───── TRECHO ─────

Segundas intenções

Saque antecipado do FGTS é lobby do mercado

Autor

  • Mauro Antônio Rocha

    é advogado especialista em Direito Imobiliário Urbanístico Tributário Comercial Societário e do Consumidor e pós-graduando em Direito Registral e Notarial (IBEST) e Direito Urbanístico (PUC-MG). É coordenador jurídico de Contratos Habitacionais da Caixa Econômica Federal e editor do site Cartilha do FGTS.

17 de fevereiro de 2009, 8h00

Até 1966, o regime indenizatório, abrigado nos artigos 478 e seguintes da Consolidação das Leis do Trabalho (CLT), estipulava o pagamento, pelo empregador, de valor igual a uma remuneração mensal por ano de trabalho por ocasião da dispensa imotivada do empregado, bem como vedava a dispensa do trabalhador, sem justa causa, após dez anos de trabalho na mesma empresa, assegurando a chamada estabilidade de emprego.

Naquele regime celetista, os recursos destinados ao pagamento das indenizações trabalhistas permaneciam em poder dos empregadores o que, geralmente, obrigava o trabalhador a recorrer ao Poder Judiciário, por ocasião da demissão, para a satisfação de seus direitos e efetivo recebimento das verbas indenizatórias, alimentando litígios que duravam dez ou quinze anos.

Em 1966 foi instituído o Fundo de Garantia por Tempo de Serviço (FGTS), com o objetivo de substituir o regime vigente. Baseado no sistema de pecúlio e poupança, e garantindo ao trabalhador montante indenizatório equivalente ao regime da CLT, o Fundo de Garantia, ao mesmo tempo em que liquidou a estabilidade de emprego, trouxe ao trabalhador a segurança do efetivo recebimento das verbas indenizatórias previamente recolhidas pelo empregador.

─────

ENUNCIADO A. Retorne sem nenhuma alteração as linhas dos registros, começando na linha que contém "catalogue / barcode: US 2964818" e parando após a linha que contém "name author: Urb.", ambas incluídas.
O trecho e os registros são materiais independentes entre si.

───── DADOS FORNECIDOS ─────

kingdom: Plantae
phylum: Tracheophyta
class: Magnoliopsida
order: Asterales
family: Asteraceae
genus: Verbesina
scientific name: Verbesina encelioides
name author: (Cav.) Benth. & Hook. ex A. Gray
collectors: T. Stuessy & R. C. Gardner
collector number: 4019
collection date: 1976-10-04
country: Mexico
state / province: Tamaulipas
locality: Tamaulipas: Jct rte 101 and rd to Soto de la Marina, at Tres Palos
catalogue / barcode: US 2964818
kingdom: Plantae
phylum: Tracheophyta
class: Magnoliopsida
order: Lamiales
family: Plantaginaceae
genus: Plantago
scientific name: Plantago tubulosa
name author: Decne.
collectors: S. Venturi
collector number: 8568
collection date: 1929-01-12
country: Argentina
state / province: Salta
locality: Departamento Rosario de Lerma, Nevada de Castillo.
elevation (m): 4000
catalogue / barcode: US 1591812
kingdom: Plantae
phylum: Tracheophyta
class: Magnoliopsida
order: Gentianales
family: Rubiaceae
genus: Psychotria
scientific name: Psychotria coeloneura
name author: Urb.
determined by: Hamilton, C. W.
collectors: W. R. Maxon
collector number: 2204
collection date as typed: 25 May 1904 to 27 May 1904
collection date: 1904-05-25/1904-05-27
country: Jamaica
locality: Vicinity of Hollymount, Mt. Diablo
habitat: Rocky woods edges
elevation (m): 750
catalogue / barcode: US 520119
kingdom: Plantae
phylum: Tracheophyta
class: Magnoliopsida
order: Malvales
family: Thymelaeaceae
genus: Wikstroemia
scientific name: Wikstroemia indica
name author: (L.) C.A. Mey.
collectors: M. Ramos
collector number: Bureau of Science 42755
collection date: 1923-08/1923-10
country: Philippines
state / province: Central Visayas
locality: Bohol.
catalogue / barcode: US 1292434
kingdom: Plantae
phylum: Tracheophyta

─────

ENUNCIADO B. Redigite fielmente a parte do trecho sobre o FGTS que começa nas palavras "Segundas intenções" e termina após as palavras "Cartilha do FGTS.".

SOLUÇÃO A.
catalogue / barcode: US 2964818
kingdom: Plantae
phylum: Tracheophyta
class: Magnoliopsida
order: Lamiales
family: Plantaginaceae
genus: Plantago
scientific name: Plantago tubulosa
name author: Decne.
collectors: S. Venturi
collector number: 8568
collection date: 1929-01-12
country: Argentina
state / province: Salta
locality: Departamento Rosario de Lerma, Nevada de Castillo.
elevation (m): 4000
catalogue / barcode: US 1591812
kingdom: Plantae
phylum: Tracheophyta
class: Magnoliopsida
order: Gentianales
family: Rubiaceae
genus: Psychotria
scientific name: Psychotria coeloneura
name author: Urb.

SOLUÇÃO B.
Segundas intenções

Saque antecipado do FGTS é lobby do mercado

Autor

  • Mauro Antônio Rocha

    é advogado especialista em Direito Imobiliário Urbanístico Tributário Comercial Societário e do Consumidor e pós-graduando em Direito Registral e Notarial (IBEST) e Direito Urbanístico (PUC-MG). É coordenador jurídico de Contratos Habitacionais da Caixa Econômica Federal e editor do site Cartilha do FGTS.